One of the most common techniques taught in media training courses is “bridging”. This allows the speaker/presenter to bridge between topics. This might be done by using phrases such:
- “That’s great question. But …” here is the important issue.
- “I don’t know that information. But what I can say is …”.
- “I understand your concern, but our research indicates that …”
- “I’d need that information, but …” is what I do.
These bridging factors (and others) allow your spokesperson move smoothly from one potential problem area back onto more familiar territory. They can also give the impression that the interviewer has fully understood their answer.
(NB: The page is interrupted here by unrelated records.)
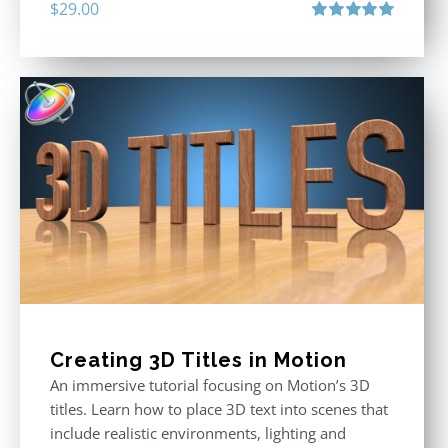
$
29.00
Rated
5.00
out of 5
Creating 3D Titles in Motion
An immersive tutorial focusing on Motion’s 3D
titles. Learn how to place 3D text into scenes that
include realistic environments, lighting and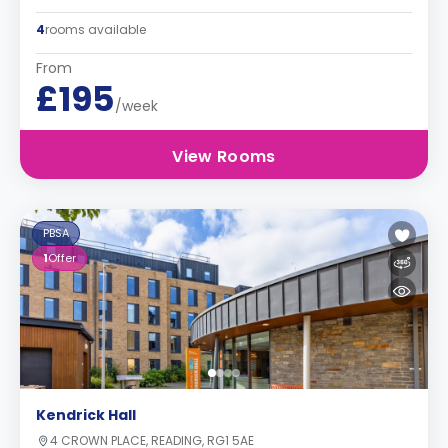
4
rooms available
From
£195
/week
View Rooms
PBSA
1
Offer
Kendrick Hall
4 CROWN PLACE, READING, RG1 5AE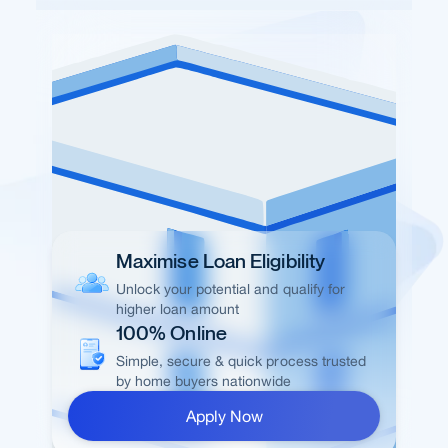
Maximise Loan Eligibility
Unlock your potential and qualify for
higher loan amount
100% Online
Simple, secure & quick process trusted
by home buyers nationwide
Apply Now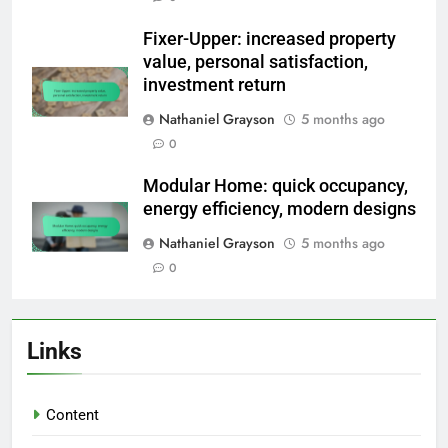
Fixer-Upper: increased property
value, personal satisfaction,
investment return
Nathaniel Grayson
5 months ago
0
Modular Home: quick occupancy,
energy efficiency, modern designs
Nathaniel Grayson
5 months ago
0
Links
Content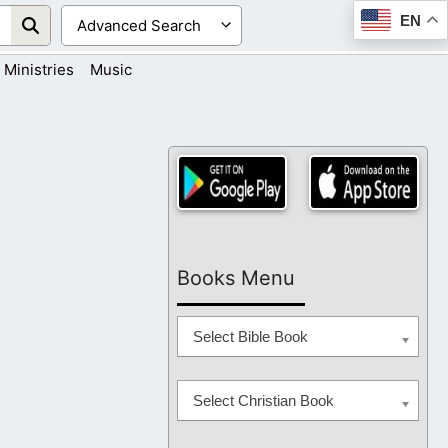
EN
Ministries
Music
Books Menu
Select Bible Book
Select Christian Book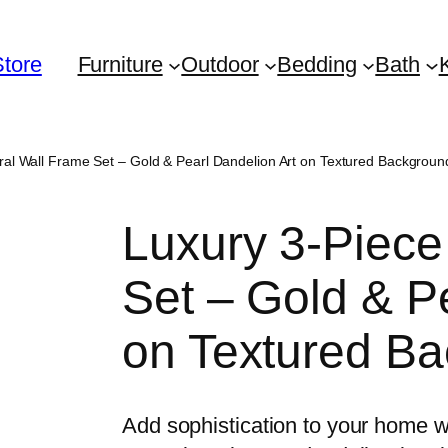
Store
Furniture
Outdoor
Bedding
Bath
ral Wall Frame Set – Gold & Pearl Dandelion Art on Textured Backgroun
Luxury 3-Piece
Set – Gold & P
on Textured B
Add sophistication to your home wi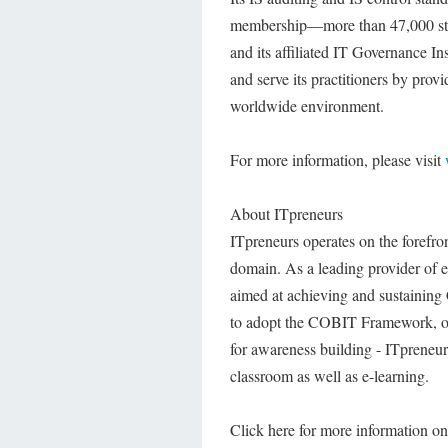
membership—more than 47,000 stro
and its affiliated IT Governance I
and serve its practitioners by pro
worldwide environment.
For more information, please visit
About ITpreneurs
ITpreneurs operates on the forefron
domain. As a leading provider of ef
aimed at achieving and sustaining
to adopt the COBIT Framework, or
for awareness building - ITpreneurs
classroom as well as e-learning.
Click here for more information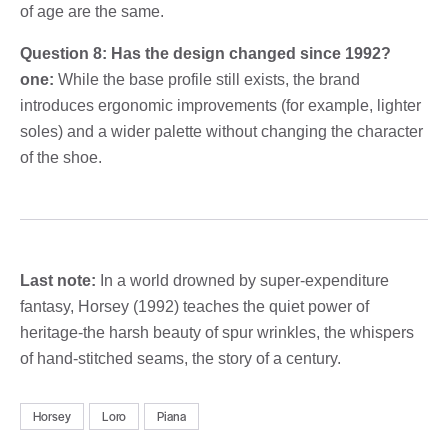
of age are the same.
Question 8: Has the design changed since 1992?
one:
While the base profile still exists, the brand
introduces ergonomic improvements (for example, lighter
soles) and a wider palette without changing the character
of the shoe.
Last note:
In a world drowned by super-expenditure
fantasy, Horsey (1992) teaches the quiet power of
heritage-the harsh beauty of spur wrinkles, the whispers
of hand-stitched seams, the story of a century.
Horsey
Loro
Piana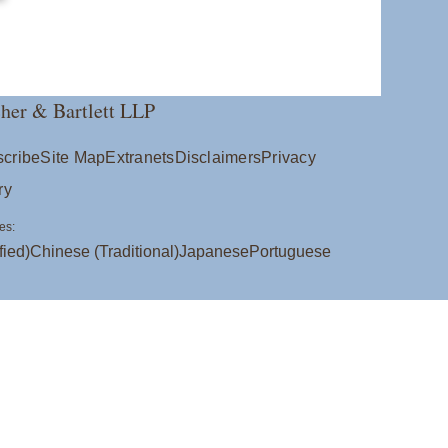
her & Bartlett LLP
cribe
Site Map
Extranets
Disclaimers
Privacy
ry
es:
fied)
Chinese (Traditional)
Japanese
Portuguese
Of course, your spokesperson can not simply get through a media appearance repeating pre-prepared phrases like a robot.
It is important that the spokesperson be on TV in order to make the brand more human and to help people connect with it. People will prefer to deal directly with someone than a faceless corporation. If your spokesperson appears warm and approachable, your business will also benefit.
Your speaker may find it helpful to practice some lines and soundbites beforehand, but they don’t want to sound too rigid. They should not use words that aren’t true to them and should not be embarrassed to be who they are (within the limits of broadcast propriety). ).
Your business can benefit greatly from a successful media appearance.
You can also make sure your spokesperson is ready for any type of interview by giving them the right training.